**TEXT EXCERPT**
========================

Under brand new sails cruising the Levant – ahead of the spring
43° 6′ 1.188” N 10° 32′ 13.6608” E
April is a wonderful month for sailing in the Mediterranean. You have virtually the sea all to yourself, in the marinas there is always a berth, and the temperature is friendly for northerners like us. A bit chilly at night but mild and sunny during the day. The Italians are still huddled behind winter coats, but danes focus on the fact, that spring is at least one month ahead of Denmark.
The trip from Genoa to Portovenere was 47 nautical miles. Now we take another two days each sailing the same distance. We want to get down to the real goal of this early spring sailing – Elba and Corsica.
The first stretch takes us to Marina di Pisa, one brand new marina near the Arno river mouth. The next stretch takes us to San Vincenco, another brand new port. And from here there is only 20 nautical miles out to Elba.
It gets rather transport-like, when you take distances of 40 or 50 nautical miles each day. You are easily under sail/motor for at least ten hours a day. But we enjoy our new sails, that were delivered in Genoa, and we take turns in the cockpit. One of us is alert, while the other one is off duty for an hour, reading or resting.
Fact: As well Marina di Pisa as San Vincenco are so-called “price band 6-ports”. Yet the first marina take 50 euros for one night, while the latter just 27 euros. The difference is, that Marina di Pisa has decided, the season starts on April 1. Even if there are virtually no sailors in the waters.
How to practice the rare art of negotiating a price upwards
44° 3′ 11.1852” N 9° 50′ 18.3372” E
“He says, the price is five euros!” Skippers wife is standing in the bow talking with the harbourmaster
We have just slipped into a vacant berth at Pontile Ignazio – a simple pontoon bridge, electricity and water on the bridge, but no toilet and shower facilities. We are way outside high season, so why not? Five euros sounds like a fair price. Anyway: This is Italy.
After ten hours of sailing from Genoa upwind and with rather high waves we wanted to make a stopover in Portovenere between Cinque Terre and La Spezia. But a call on the phone turned that plan down. “Sorry, we have a sailing regatta, the harbour is full.”
Instead we found this simple pontoon a bit north of Portovenere. Skippers wife does not speak Italian. The harbourmaster does not speak English.
“Now he says, the price is 14 euros,” she shouts from the bow of Ronja.
14 euros? Not 15 euros? She hurries back to the cockpit to get even money and to pay this still rather cheap price. The harbourmaster has in the meantime found his phone, and writes the real price: 50 euros.
Back we are in Italy. 50 euros for little more than nothing.
Portovenere is cozy, historic and picturesque. One half of the population serves food to the tourists. The other half sell local souvenirs.
It is a beautiful place. Church, fort and fortifications are chiseled into the rocks. Water all around. Back in the cockpit we have the exclusive possibility to enjoy this unique location. Life is great. And the lovely wife of skipper masters the rare art of negotiating a price upwards.
Genoa does not win at first sight
44° 24′ 39.06” N 8° 55′ 24.5352” E
Course Genoa. Full sail. Great sailing. The harbour of Genoa is huge. You turn into the harbour and you keep sailing and sailing and sailing, the harbour just goes on and on. Ferry berths, container ports, yachts. This port is mega.

========================

**SUPPLIED DATA**

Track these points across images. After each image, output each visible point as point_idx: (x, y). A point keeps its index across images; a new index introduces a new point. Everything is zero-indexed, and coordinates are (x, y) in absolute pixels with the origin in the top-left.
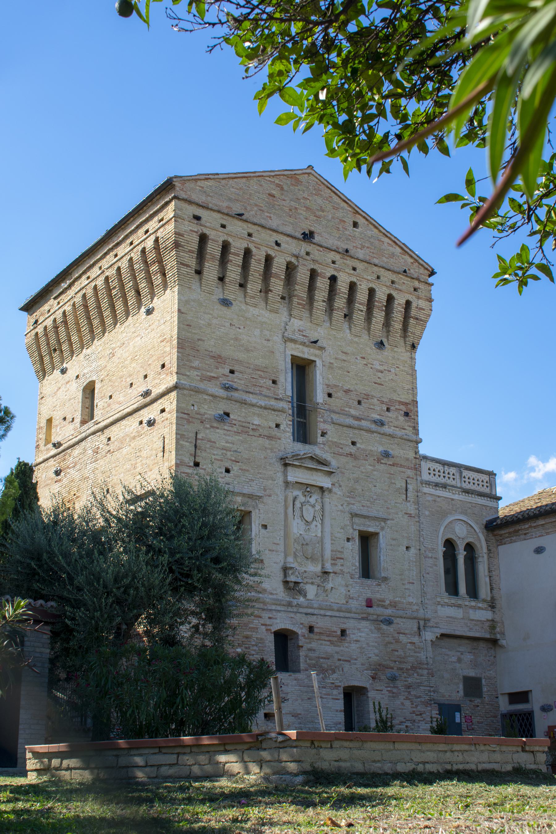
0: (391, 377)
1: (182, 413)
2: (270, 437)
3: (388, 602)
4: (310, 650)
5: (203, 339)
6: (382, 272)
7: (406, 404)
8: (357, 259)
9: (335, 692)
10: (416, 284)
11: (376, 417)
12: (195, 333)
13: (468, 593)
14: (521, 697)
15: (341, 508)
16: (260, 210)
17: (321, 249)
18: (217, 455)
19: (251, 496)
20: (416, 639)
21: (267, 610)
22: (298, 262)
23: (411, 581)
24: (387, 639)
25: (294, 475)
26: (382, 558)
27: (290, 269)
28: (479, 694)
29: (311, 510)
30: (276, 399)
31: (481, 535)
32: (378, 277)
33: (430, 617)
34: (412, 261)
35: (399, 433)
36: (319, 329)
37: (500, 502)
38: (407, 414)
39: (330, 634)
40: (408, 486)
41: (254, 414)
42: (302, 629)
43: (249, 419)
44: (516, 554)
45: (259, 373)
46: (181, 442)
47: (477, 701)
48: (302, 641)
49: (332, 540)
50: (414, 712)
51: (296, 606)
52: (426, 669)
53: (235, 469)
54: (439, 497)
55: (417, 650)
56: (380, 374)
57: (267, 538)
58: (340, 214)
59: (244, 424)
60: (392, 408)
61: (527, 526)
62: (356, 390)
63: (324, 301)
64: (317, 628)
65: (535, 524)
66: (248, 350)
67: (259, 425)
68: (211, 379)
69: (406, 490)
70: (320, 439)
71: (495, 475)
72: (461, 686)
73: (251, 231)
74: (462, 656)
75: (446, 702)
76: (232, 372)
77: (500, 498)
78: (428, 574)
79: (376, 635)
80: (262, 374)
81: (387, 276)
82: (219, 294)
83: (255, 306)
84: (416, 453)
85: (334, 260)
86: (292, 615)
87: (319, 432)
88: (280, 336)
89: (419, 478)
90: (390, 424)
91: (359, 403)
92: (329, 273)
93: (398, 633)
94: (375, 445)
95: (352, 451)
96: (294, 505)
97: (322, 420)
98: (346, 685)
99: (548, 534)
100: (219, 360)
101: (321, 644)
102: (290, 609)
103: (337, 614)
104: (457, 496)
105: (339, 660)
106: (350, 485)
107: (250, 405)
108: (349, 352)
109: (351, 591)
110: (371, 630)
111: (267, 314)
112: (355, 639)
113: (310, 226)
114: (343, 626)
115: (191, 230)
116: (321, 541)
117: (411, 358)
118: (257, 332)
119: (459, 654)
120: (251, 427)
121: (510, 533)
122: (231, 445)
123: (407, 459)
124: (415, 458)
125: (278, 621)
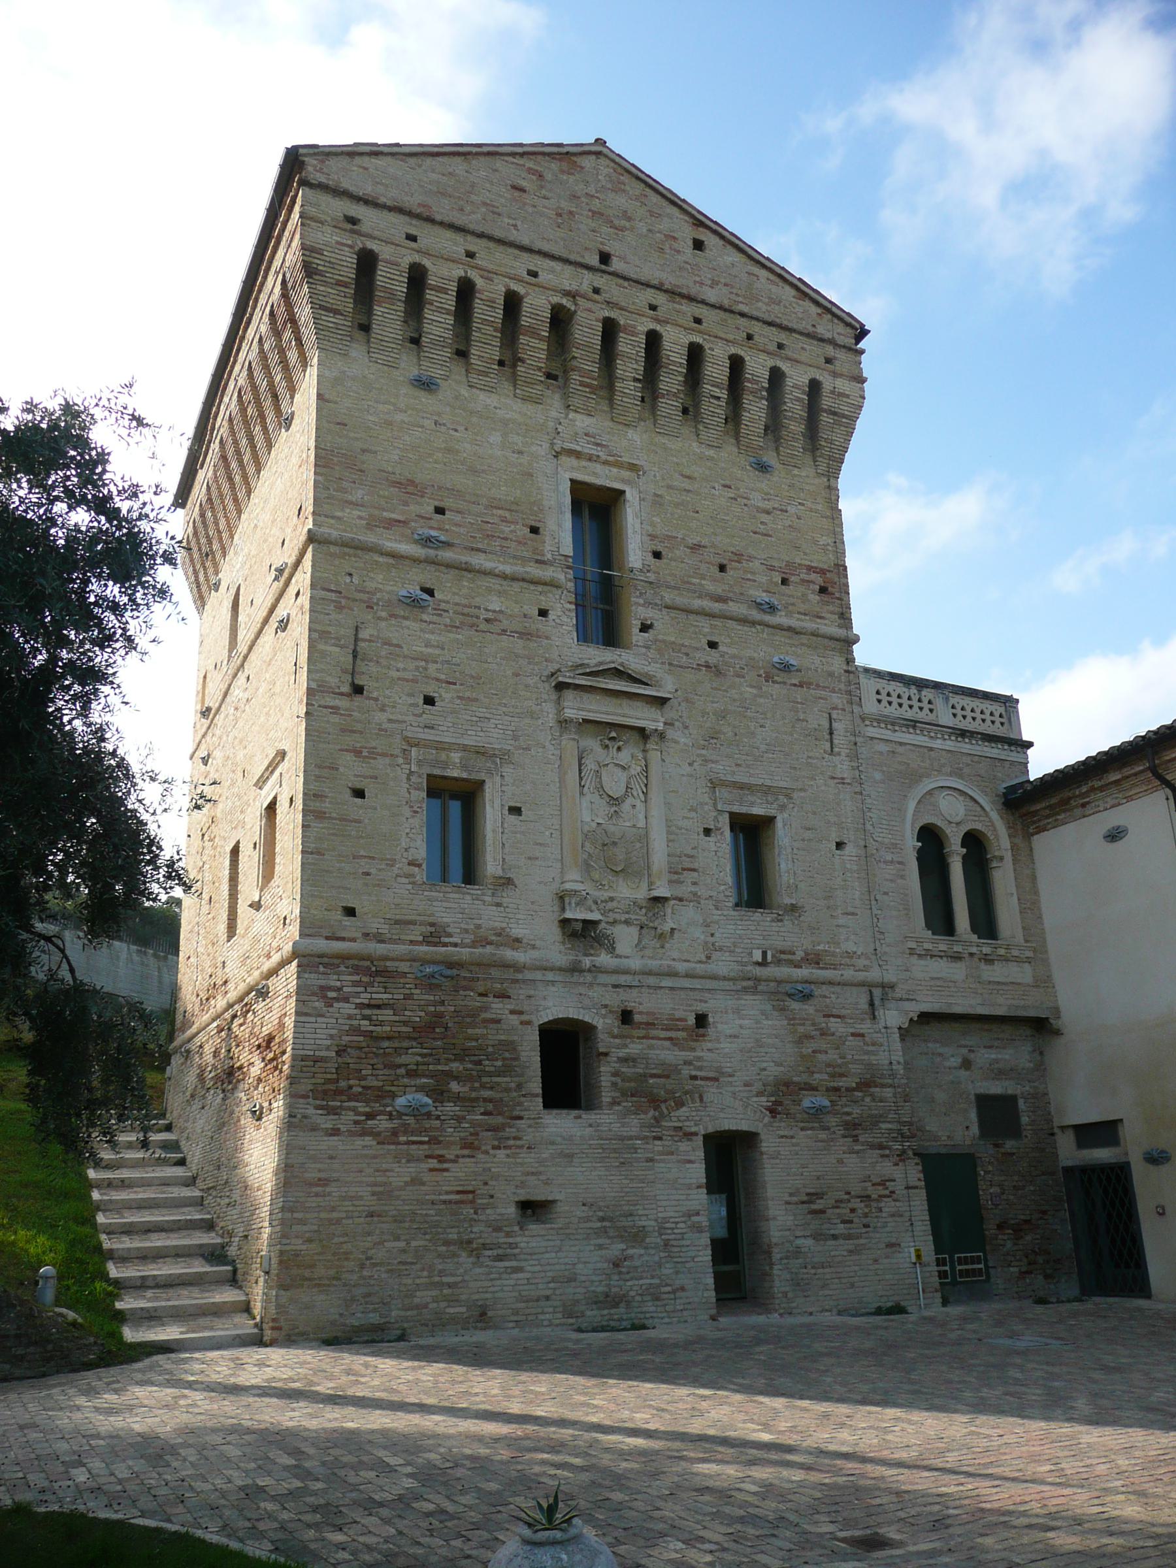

========================

**WRITTEN PROBLEM 1**
Write down the passage of the sailing account starting at "The trip from" and ending at "Elba and Corsica.".
**WRITTEN PROBLEM 2**
According to the sailing account, why did Marina di Pisa charge more for one night than San Vincenco, even though both are "price band 6-ports"?

**COMPLETE ANSWER 1**
The trip from Genoa to Portovenere was 47 nautical miles. Now we take another two days each sailing the same distance. We want to get down to the real goal of this early spring sailing – Elba and Corsica.

**COMPLETE ANSWER 2**
Marina di Pisa charged 50 euros and San Vincenco only 27 euros because Marina di Pisa had decided that its season starts on April 1. It applied that rate even though there were almost no sailors in the waters.